• Work to be completed: Starting at the line that contains "For every layout" and stopping after the last line, set down the listing exactly as it is. Add nothing.

• Exercise materials:
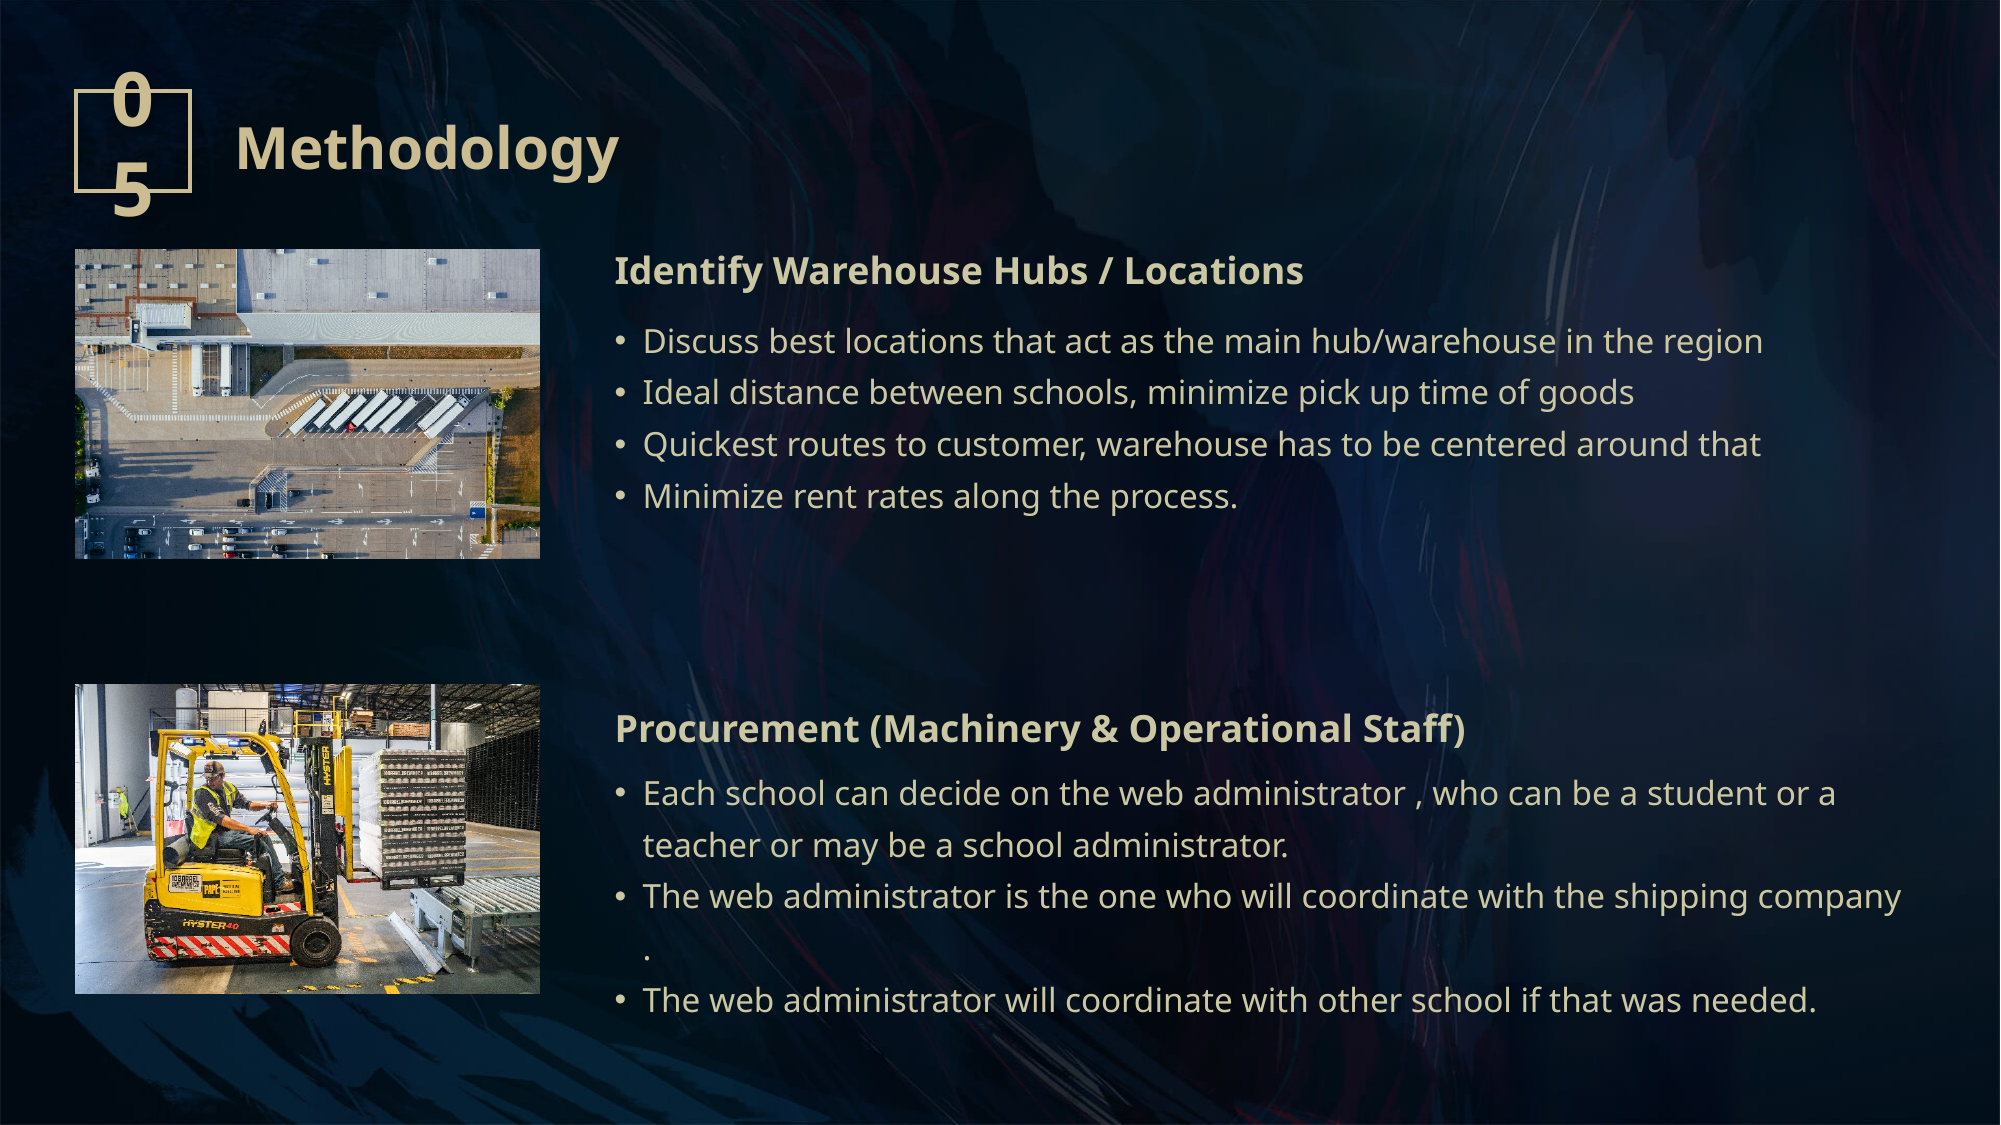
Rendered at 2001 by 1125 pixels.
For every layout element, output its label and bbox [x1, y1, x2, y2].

picture [0, 0, 2000, 1125]
text_box [75, 90, 644, 192]
text_box [75, 239, 1925, 1026]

• Response to this exercise:
For every layout element, output its label and bbox [x1, y1, x2, y2].

picture [0, 0, 2000, 1125]
text_box [75, 90, 644, 192]
text_box [75, 239, 1925, 1026]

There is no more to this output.